===== Extracted records =====
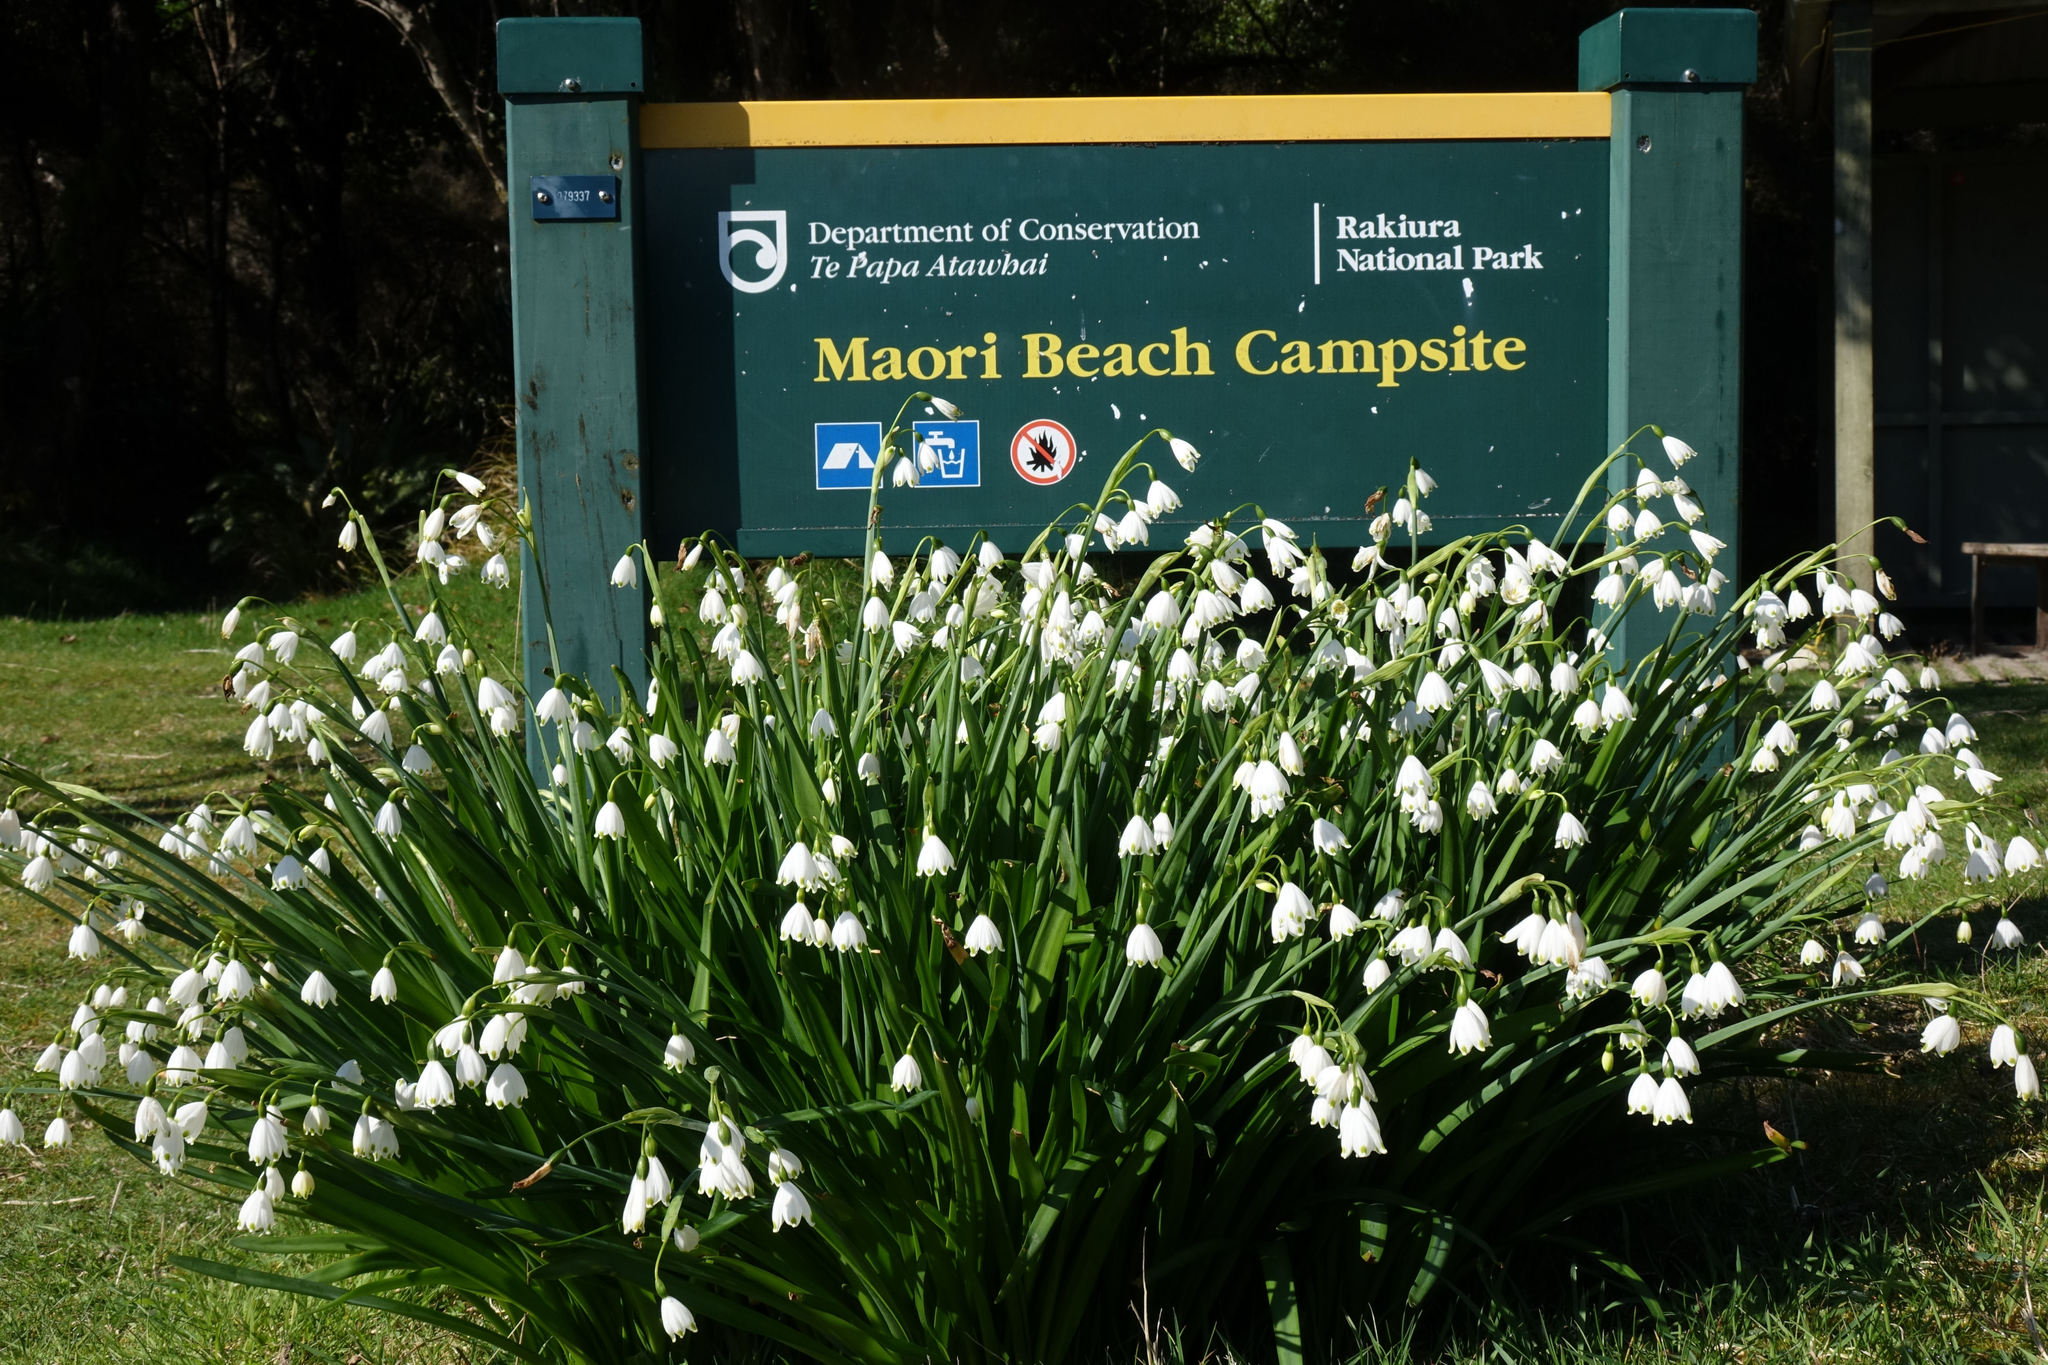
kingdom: Plantae
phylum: Tracheophyta
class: Liliopsida
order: Asparagales
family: Amaryllidaceae
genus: Leucojum
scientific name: Leucojum aestivum
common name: Summer snowflake
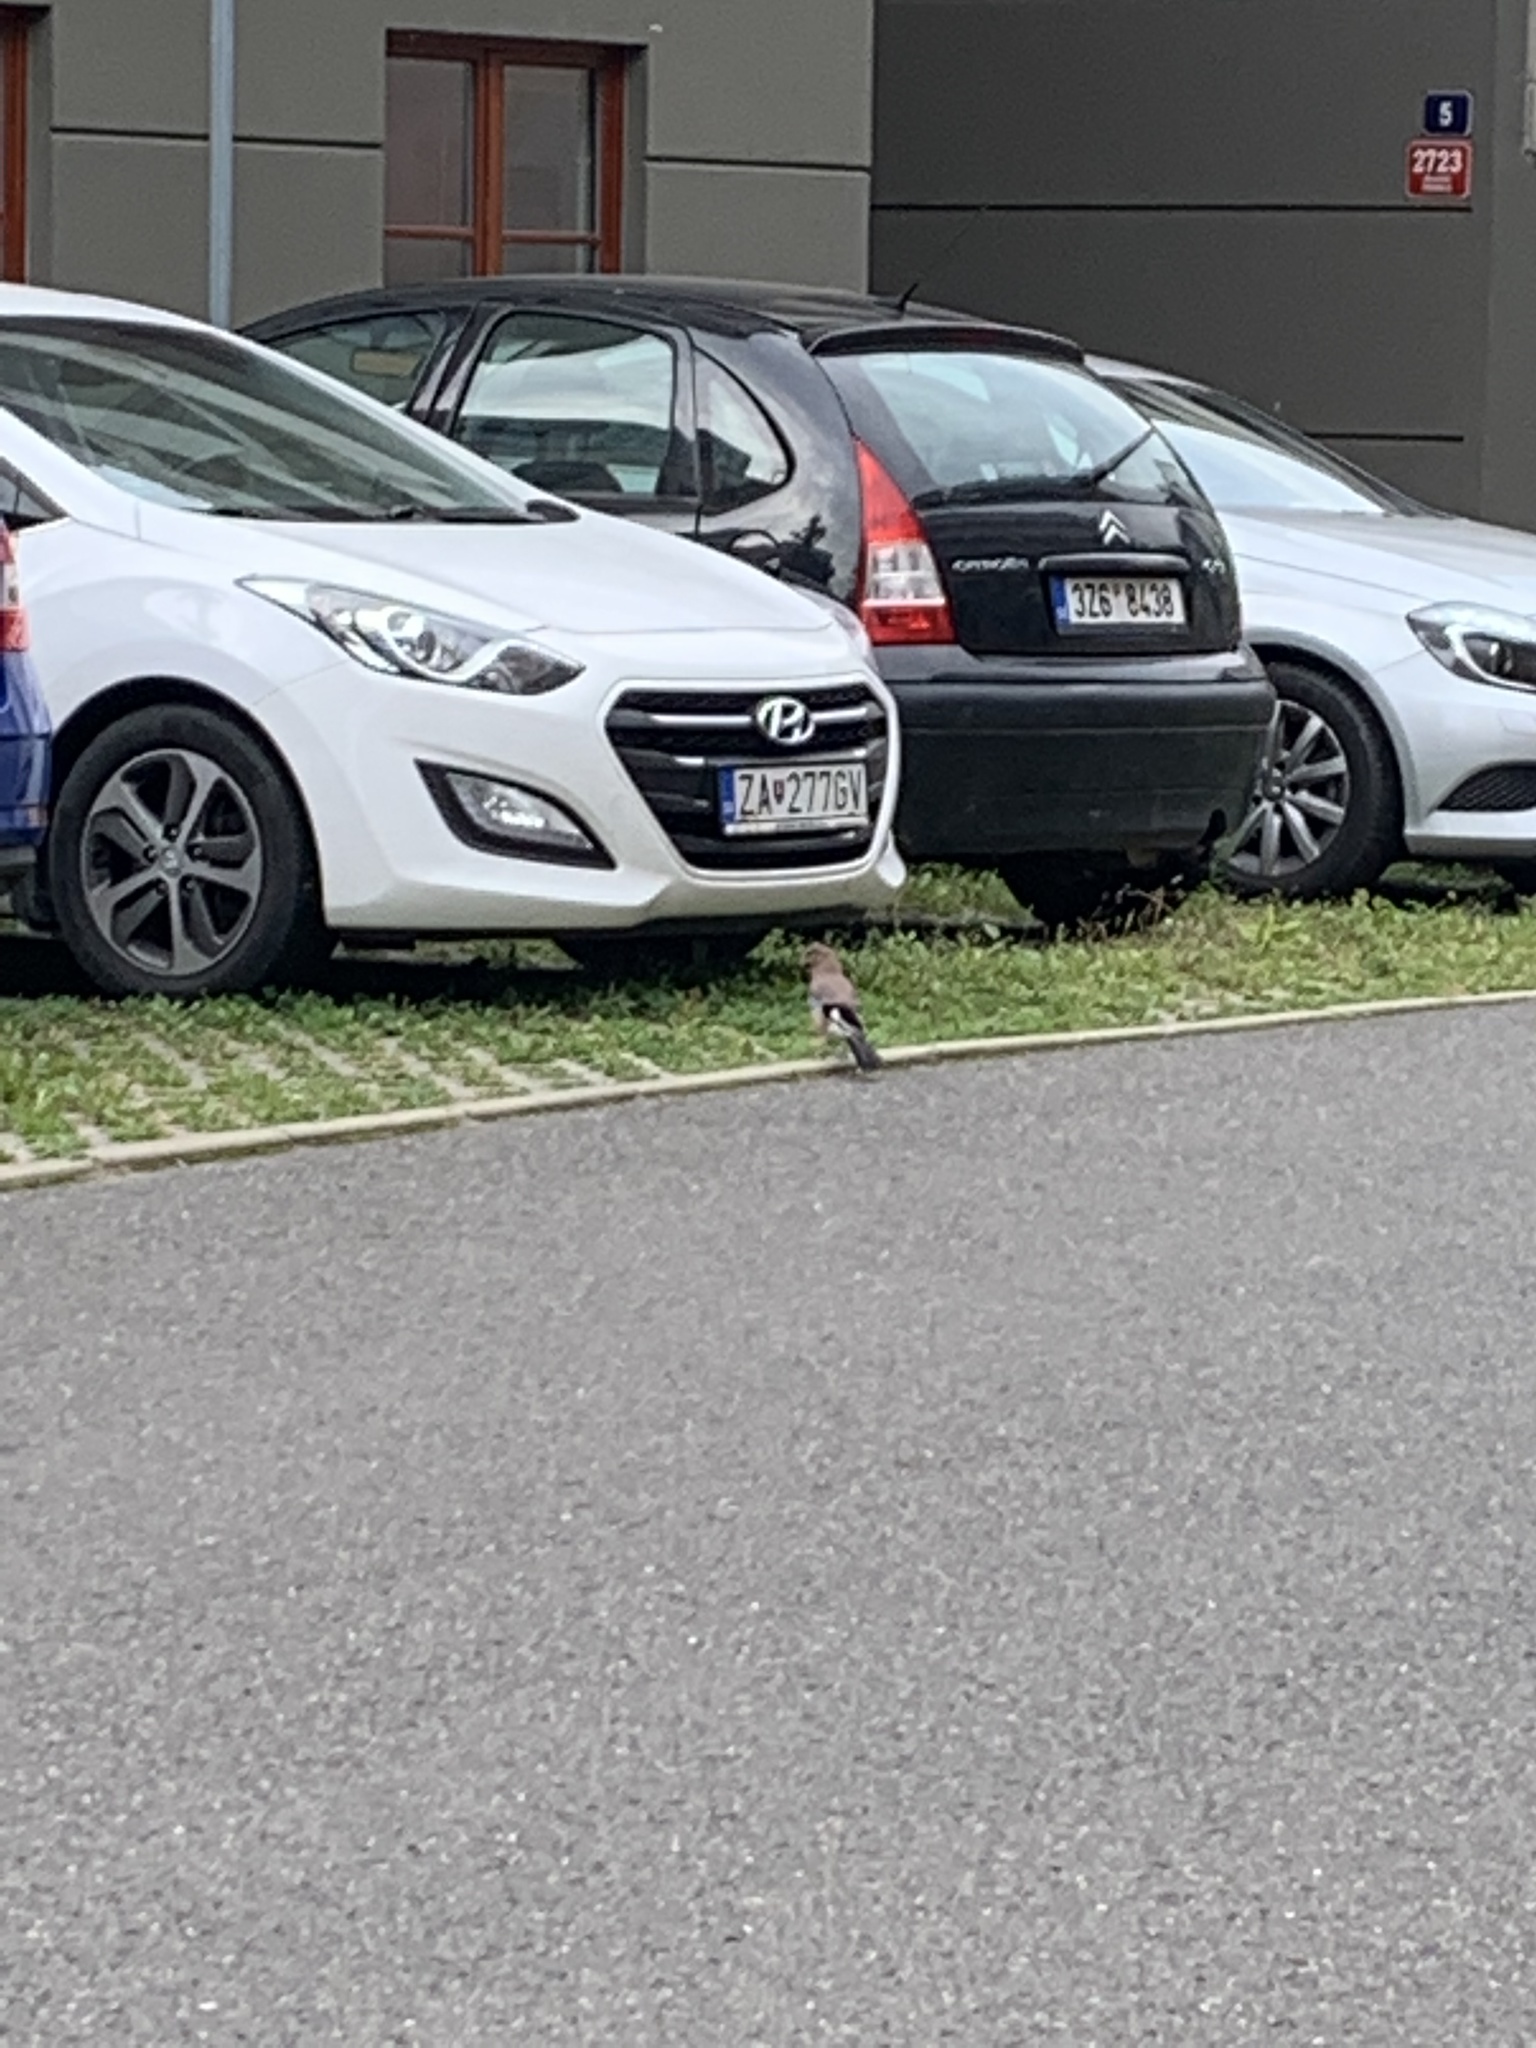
=====
Exercise details –
Copy every line from the one containing "class: Liliopsida" through the last line, both included, and omit the pictures from your output.

Full response –
class: Liliopsida
order: Asparagales
family: Amaryllidaceae
genus: Leucojum
scientific name: Leucojum aestivum
common name: Summer snowflake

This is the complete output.